## ABOUT THIS EXERCISE
Where does "with" occur in the listing? Copy every line that holds it.

## DATA IN THIS EXERCISE
'''
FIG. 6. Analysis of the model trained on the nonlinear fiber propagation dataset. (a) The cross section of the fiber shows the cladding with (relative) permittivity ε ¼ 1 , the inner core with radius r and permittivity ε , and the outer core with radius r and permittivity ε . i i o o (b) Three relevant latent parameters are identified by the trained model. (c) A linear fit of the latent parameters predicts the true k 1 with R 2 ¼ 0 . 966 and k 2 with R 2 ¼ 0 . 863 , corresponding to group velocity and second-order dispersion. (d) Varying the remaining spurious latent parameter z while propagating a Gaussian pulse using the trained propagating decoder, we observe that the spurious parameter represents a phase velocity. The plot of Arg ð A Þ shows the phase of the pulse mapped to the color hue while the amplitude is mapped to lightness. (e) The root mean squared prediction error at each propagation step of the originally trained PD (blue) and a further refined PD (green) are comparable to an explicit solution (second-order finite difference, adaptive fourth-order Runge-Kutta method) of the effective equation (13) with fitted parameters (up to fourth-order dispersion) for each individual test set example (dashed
'''
'''
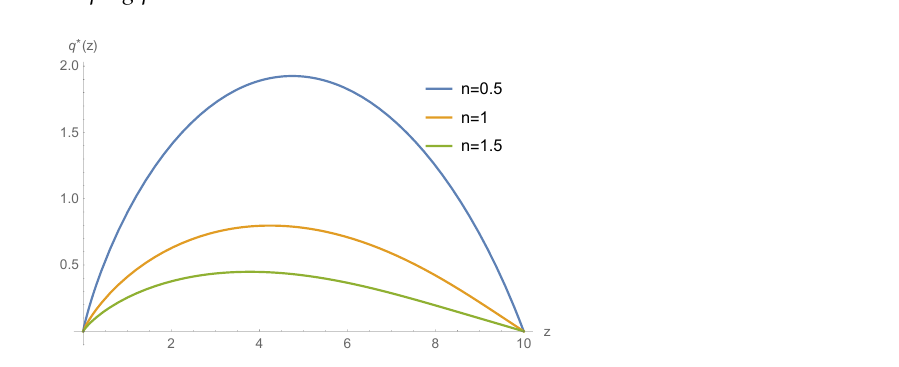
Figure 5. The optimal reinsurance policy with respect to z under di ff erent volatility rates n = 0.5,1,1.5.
'''
'''
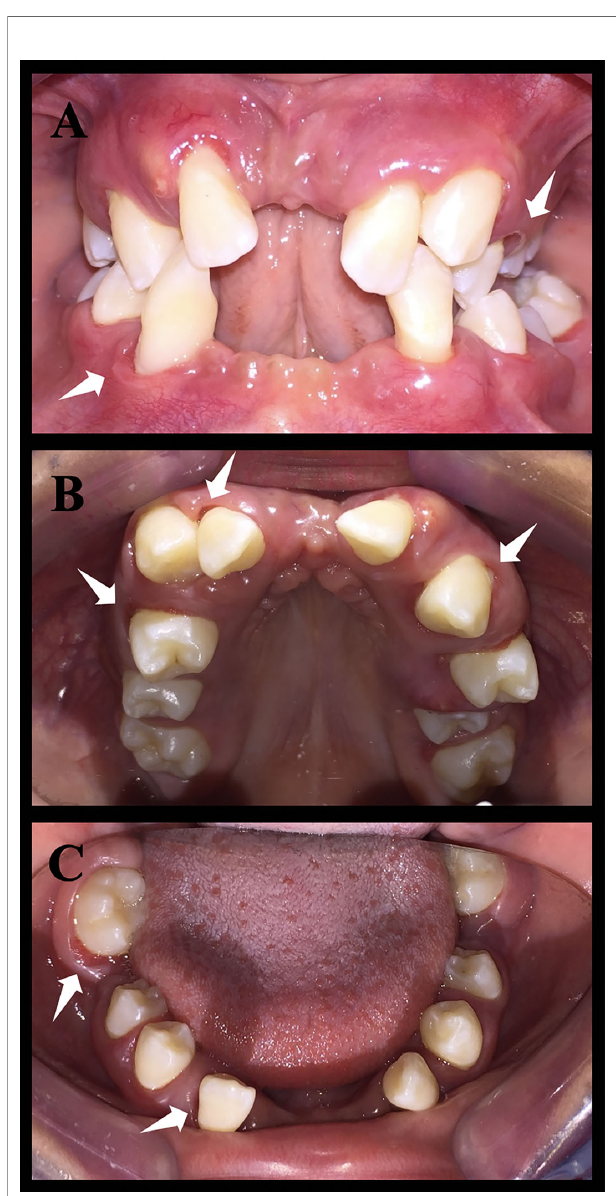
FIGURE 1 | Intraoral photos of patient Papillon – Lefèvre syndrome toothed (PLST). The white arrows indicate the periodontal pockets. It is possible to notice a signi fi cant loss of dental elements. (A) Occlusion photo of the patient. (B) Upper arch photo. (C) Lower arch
'''
## EXERCISE ANSWER
FIG. 6. Analysis of the model trained on the nonlinear fiber propagation dataset. (a) The cross section of the fiber shows the cladding with (relative) permittivity ε ¼ 1 , the inner core with radius r and permittivity ε , and the outer core with radius r and permittivity ε . i i o o (b) Three relevant latent parameters are identified by the trained model. (c) A linear fit of the latent parameters predicts the true k 1 with R 2 ¼ 0 . 966 and k 2 with R 2 ¼ 0 . 863 , corresponding to group velocity and second-order dispersion. (d) Varying the remaining spurious latent parameter z while propagating a Gaussian pulse using the trained propagating decoder, we observe that the spurious parameter represents a phase velocity. The plot of Arg ð A Þ shows the phase of the pulse mapped to the color hue while the amplitude is mapped to lightness. (e) The root mean squared prediction error at each propagation step of the originally trained PD (blue) and a further refined PD (green) are comparable to an explicit solution (second-order finite difference, adaptive fourth-order Runge-Kutta method) of the effective equation (13) with fitted parameters (up to fourth-order dispersion) for each individual test set example (dashed
Figure 5. The optimal reinsurance policy with respect to z under di ff erent volatility rates n = 0.5,1,1.5.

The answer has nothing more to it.